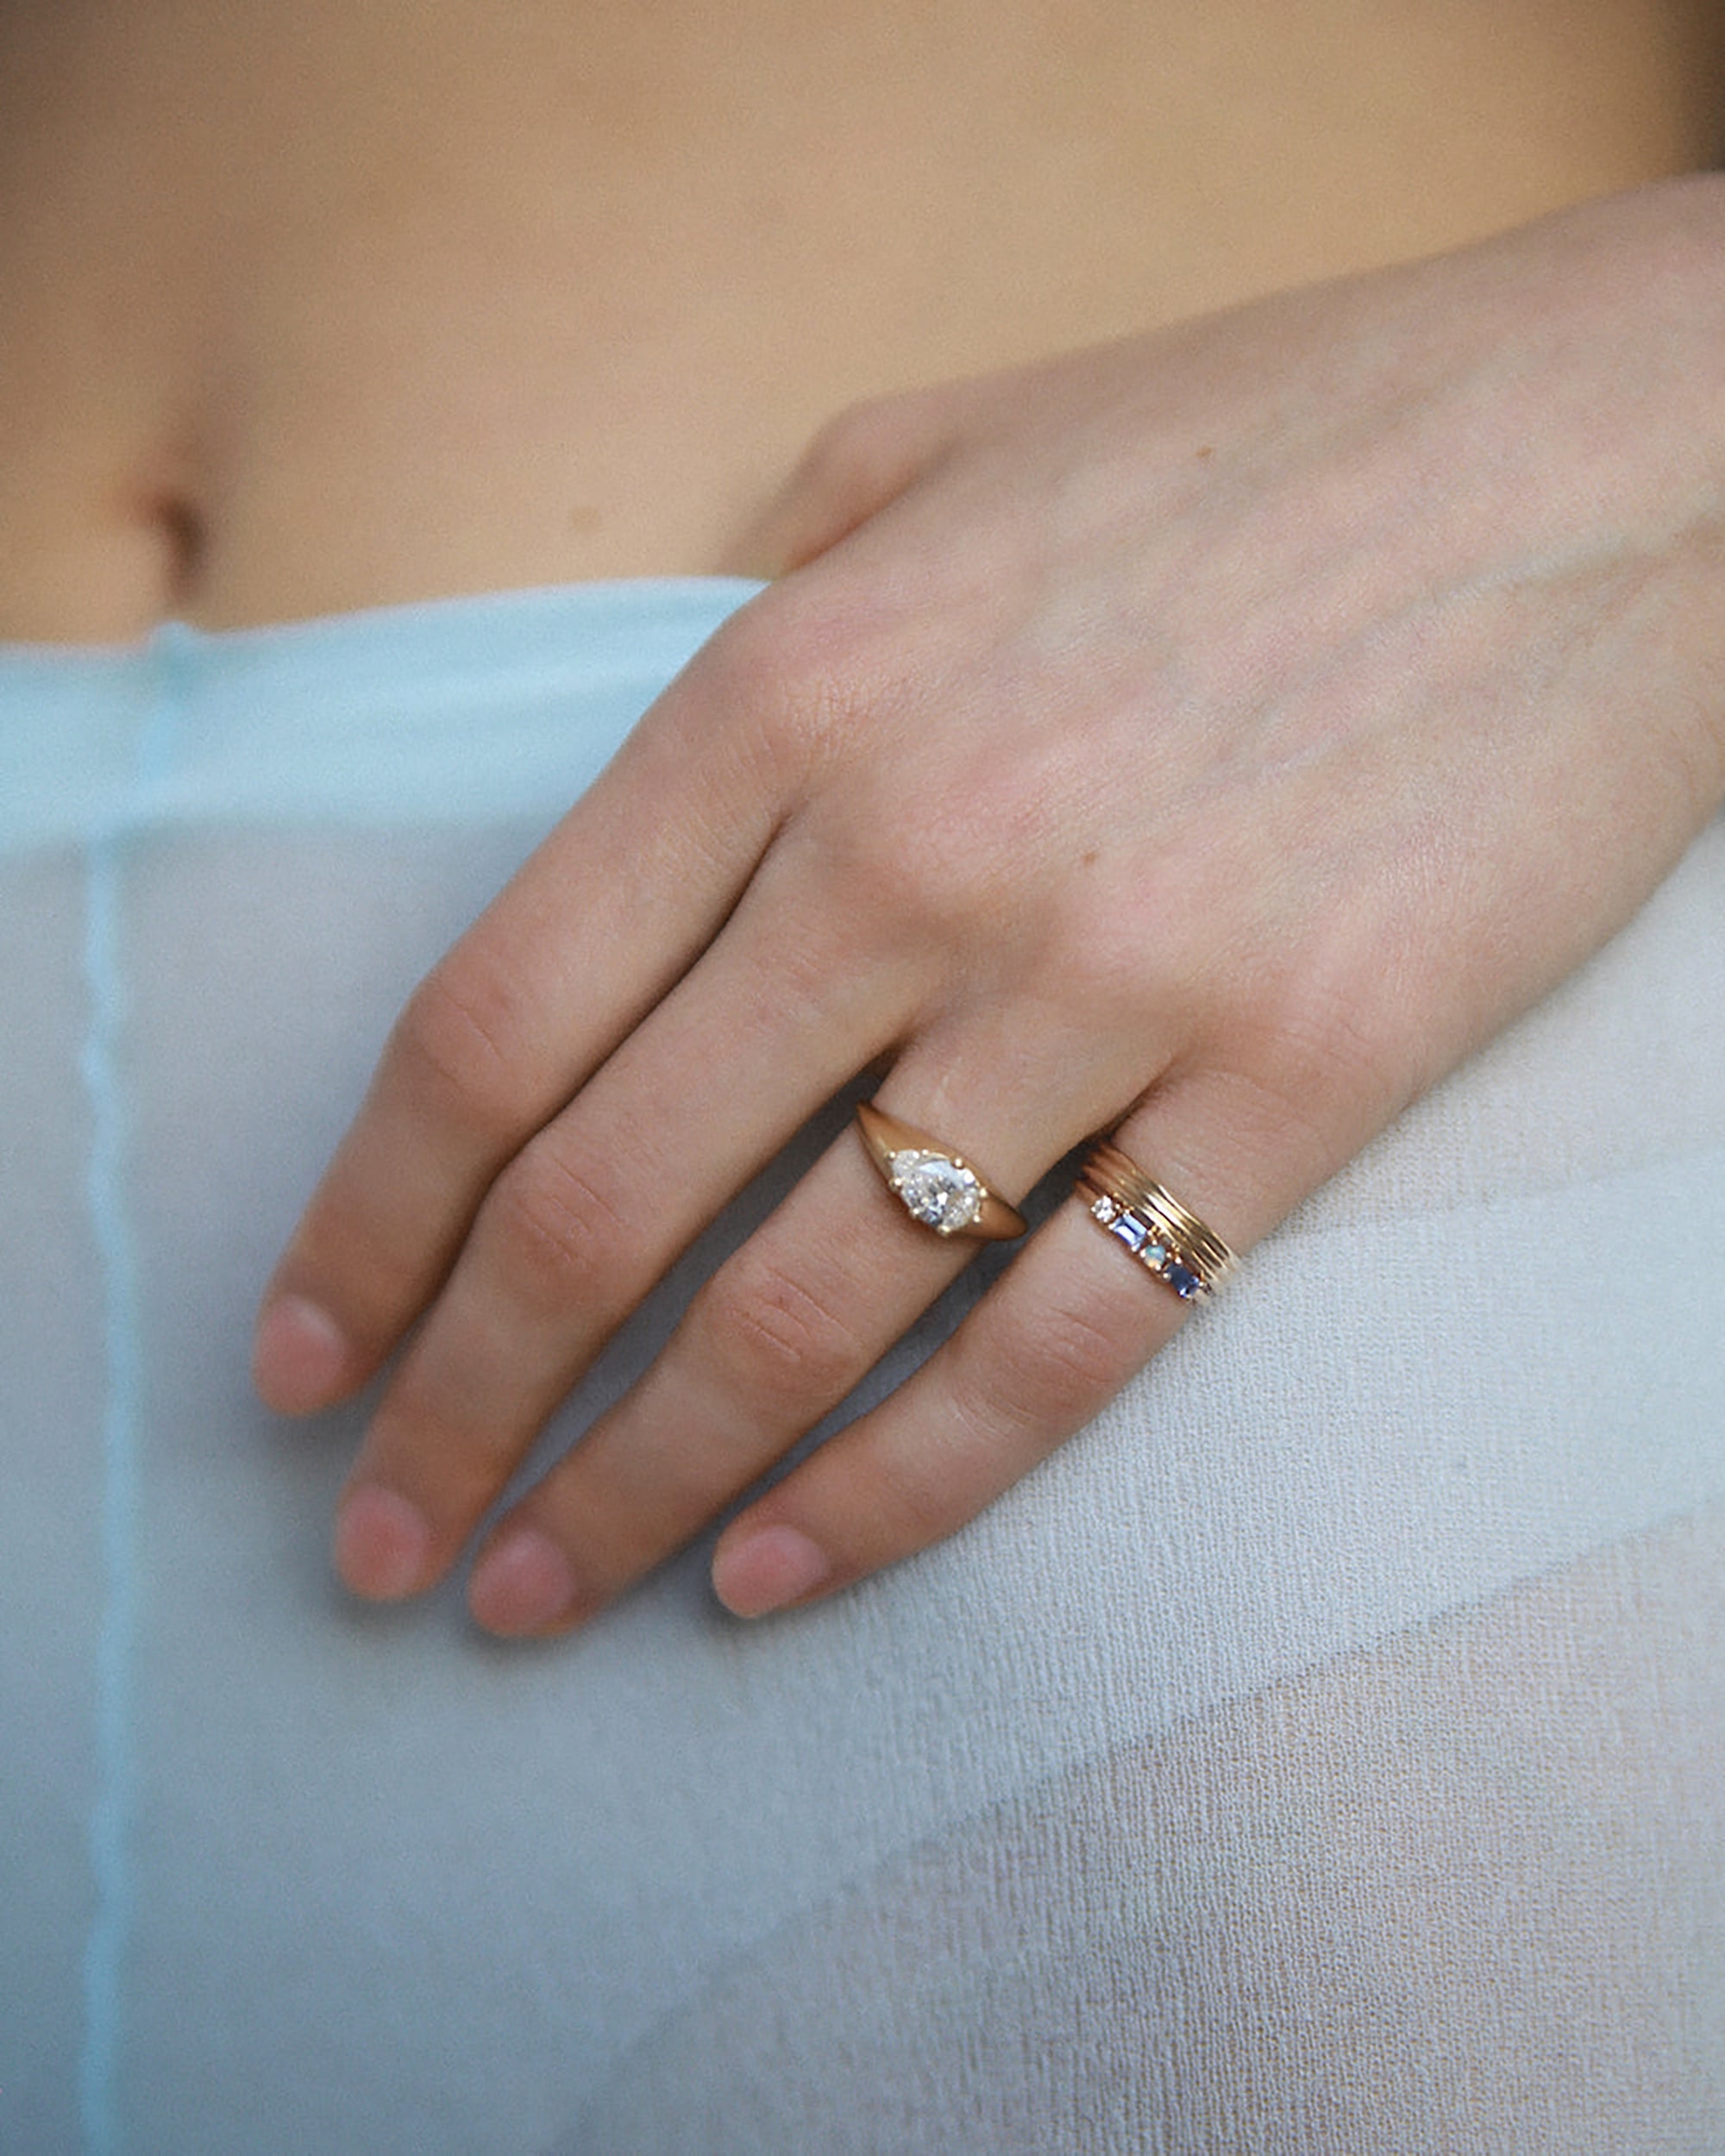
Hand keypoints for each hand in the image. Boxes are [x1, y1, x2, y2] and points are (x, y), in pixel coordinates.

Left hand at [253, 177, 1724, 1632]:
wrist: (1608, 456)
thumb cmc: (1258, 439)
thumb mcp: (931, 452)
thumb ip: (746, 609)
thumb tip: (639, 787)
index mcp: (786, 693)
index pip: (493, 1026)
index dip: (367, 1227)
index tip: (304, 1359)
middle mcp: (907, 855)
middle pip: (603, 1203)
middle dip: (462, 1406)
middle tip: (393, 1544)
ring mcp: (1105, 983)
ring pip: (805, 1308)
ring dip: (639, 1483)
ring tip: (545, 1589)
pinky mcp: (1295, 1081)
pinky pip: (1057, 1347)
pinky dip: (895, 1487)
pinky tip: (779, 1566)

──────────

Give back the records exactly, minus any pictures.

Hand keypoints for each hand in the image. Boxes are [x1, y1, x2, y2] and points are (x, y), in pixel coordinates.

Left hand at [253, 177, 1724, 1632]:
wrist: (1608, 456)
thumb cmc: (1258, 439)
thumb mcp: (931, 452)
thumb ip: (746, 609)
thumb tip: (639, 787)
index mcp: (786, 693)
index pip: (493, 1026)
index dip: (367, 1227)
index tip: (304, 1359)
middle mcp: (907, 855)
middle pip: (603, 1203)
middle dip: (462, 1406)
middle tip: (393, 1544)
ring mcp: (1105, 983)
ring pip: (805, 1308)
ring dip: (639, 1483)
ring tip: (545, 1589)
pinky mcp: (1295, 1081)
pinky pip: (1057, 1347)
pinky dip: (895, 1487)
pinky tip: (779, 1566)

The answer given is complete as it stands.